NOTES on #114



A piece of flash fiction has to be less than 2000 words, so perhaps this piece is a combination of five of them? I consider it an epic prose poem because there were so many different synchronicities, once again, in my reality at the time, it's almost like it wrote itself.


& I do not watch football, and I don't understand it really, but this is the best version of the national anthem I've ever heard: 


& I love Gladys Knight, how could you not, so this poem just had to be longer than others. The fact that she had male backup singers makes Gladys Knight and the Pips even more amazing to me.  This clip from The Richard Pryor Show cracks me up:



& Knight is considered the Empress of Soul.  Are you an old soul or a young soul?  Has the soul become obsolete?


& Gladys Knight allows only one "night" pun outside her album on TMS, so I knew the idea of night and light was going to be prominent, especially with the bright stars in the closing. "Everybody is a Star," is a song covered by the Pips and the Empress.


& The roof of the theatre is an issue in this episode, which calls back to Dudley Moore's episode.  In Season 5, I find myself asking how can I "use my imagination" and think outside of the outside of a box? Certainly outside all of our boxes, the ozone is dissipating.


& Knight has two songs regarding a train.  From train to plane, metal has grown like a vine, and what if the grapevine's feed are lies from a man?  What needs to be taken into the shop for repair?  Luckily, the Muppets put on their green scrubs for a hospital sketch in this episode. 


& I've always loved the song, "God Bless the Child."  I suppose that's the center force for this poem, though examined from another angle. 


& There are no direct references to the film, Claudine, in this piece. Only the name is used.  Another soundtrack Knight made was for Pipe Dreams from 1976.


& "Neither One of Us" is directly referenced to Knight's songbook at the end of this piece.  It was her last single before moving on from Motown to Buddha. 

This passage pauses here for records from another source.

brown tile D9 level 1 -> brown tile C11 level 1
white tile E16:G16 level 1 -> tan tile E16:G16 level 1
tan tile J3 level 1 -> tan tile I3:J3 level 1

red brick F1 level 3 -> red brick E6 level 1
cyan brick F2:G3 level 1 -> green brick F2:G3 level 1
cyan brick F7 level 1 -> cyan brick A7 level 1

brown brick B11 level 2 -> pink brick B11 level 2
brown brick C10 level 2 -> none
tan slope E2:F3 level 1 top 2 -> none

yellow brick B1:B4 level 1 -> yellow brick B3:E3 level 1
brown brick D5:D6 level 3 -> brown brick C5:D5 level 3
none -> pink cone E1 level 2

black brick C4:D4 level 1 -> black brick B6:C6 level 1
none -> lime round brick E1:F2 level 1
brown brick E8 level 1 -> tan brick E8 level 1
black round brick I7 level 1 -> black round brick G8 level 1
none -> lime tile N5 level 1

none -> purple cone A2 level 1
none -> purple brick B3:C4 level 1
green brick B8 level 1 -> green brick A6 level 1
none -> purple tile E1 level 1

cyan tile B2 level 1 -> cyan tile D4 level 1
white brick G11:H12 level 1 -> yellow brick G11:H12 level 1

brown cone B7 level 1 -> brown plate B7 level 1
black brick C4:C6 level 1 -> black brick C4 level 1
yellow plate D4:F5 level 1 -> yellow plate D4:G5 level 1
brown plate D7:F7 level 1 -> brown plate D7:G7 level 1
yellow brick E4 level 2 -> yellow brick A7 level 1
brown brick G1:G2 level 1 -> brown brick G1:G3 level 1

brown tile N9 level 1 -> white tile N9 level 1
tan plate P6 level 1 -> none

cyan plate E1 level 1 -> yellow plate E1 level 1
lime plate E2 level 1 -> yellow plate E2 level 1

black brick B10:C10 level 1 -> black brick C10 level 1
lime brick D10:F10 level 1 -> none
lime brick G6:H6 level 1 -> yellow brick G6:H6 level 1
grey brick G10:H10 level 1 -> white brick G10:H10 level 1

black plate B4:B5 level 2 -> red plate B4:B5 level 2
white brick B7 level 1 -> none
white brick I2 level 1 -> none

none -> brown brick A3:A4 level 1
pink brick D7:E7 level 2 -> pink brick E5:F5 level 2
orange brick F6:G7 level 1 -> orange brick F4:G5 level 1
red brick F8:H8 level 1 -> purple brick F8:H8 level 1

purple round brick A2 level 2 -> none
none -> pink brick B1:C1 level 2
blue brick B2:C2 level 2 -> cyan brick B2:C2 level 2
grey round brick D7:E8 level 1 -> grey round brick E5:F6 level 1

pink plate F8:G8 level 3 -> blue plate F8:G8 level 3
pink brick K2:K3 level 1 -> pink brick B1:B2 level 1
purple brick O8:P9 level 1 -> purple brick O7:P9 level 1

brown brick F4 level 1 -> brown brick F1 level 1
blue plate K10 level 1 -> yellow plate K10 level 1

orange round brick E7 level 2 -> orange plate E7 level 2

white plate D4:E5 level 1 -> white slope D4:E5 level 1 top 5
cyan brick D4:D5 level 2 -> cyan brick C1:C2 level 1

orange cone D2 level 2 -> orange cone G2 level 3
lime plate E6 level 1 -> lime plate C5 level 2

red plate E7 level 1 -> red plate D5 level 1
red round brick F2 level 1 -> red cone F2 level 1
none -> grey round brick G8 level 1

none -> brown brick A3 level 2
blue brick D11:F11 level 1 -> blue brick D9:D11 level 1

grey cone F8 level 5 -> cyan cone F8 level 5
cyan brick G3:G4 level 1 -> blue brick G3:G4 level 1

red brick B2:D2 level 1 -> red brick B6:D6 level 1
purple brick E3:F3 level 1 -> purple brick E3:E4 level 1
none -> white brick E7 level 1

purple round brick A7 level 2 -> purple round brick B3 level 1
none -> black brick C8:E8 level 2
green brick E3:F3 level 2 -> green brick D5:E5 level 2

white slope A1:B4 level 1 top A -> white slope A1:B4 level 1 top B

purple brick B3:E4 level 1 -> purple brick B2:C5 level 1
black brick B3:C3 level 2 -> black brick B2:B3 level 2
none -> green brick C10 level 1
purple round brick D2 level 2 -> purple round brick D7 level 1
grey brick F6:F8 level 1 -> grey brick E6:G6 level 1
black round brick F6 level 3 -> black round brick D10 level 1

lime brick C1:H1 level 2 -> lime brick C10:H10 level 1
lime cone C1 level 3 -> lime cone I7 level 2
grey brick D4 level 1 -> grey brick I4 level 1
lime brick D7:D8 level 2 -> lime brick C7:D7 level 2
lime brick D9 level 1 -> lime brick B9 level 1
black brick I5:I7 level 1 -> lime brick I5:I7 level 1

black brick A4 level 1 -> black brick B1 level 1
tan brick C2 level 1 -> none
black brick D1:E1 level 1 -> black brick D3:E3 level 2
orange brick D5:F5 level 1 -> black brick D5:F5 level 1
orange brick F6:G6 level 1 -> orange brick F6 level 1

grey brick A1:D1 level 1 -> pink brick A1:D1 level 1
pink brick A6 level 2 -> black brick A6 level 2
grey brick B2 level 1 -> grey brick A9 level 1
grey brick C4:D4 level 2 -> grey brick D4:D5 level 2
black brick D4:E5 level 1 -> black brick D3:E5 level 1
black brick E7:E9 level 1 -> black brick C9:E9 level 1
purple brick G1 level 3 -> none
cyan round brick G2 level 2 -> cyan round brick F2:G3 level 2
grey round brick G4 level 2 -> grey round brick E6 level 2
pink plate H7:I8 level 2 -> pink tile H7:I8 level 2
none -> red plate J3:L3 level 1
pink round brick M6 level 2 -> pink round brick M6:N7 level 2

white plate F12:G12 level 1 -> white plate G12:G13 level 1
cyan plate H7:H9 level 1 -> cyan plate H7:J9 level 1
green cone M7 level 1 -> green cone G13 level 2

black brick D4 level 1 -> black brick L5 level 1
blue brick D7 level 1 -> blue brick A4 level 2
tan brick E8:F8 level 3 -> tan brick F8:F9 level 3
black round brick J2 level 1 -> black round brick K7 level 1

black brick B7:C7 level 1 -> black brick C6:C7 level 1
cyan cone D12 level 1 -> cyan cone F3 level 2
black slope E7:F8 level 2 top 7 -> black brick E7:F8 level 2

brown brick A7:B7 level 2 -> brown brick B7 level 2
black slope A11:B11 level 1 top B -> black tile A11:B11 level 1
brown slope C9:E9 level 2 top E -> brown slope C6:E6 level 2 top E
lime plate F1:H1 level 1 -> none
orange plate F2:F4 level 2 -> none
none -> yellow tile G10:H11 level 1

& One of the synchronicities of this piece is that I was investigating Leonardo da Vinci's interest in mysticism and discovered there are hidden numbers and letters in the famous portrait behind her eyes. I then visited the Jim Henson exhibit at the MOMI in Queens, and took some shots of Henson's Timepiece. Looking through them later, I discovered a still that he used where a crack in glass occurs over Mona Lisa's eye.  I later discovered while researching Gladys Knight, that apparently (I still have not seen the episode), Knight starred in an episode of Desperado playing Mona Lisa!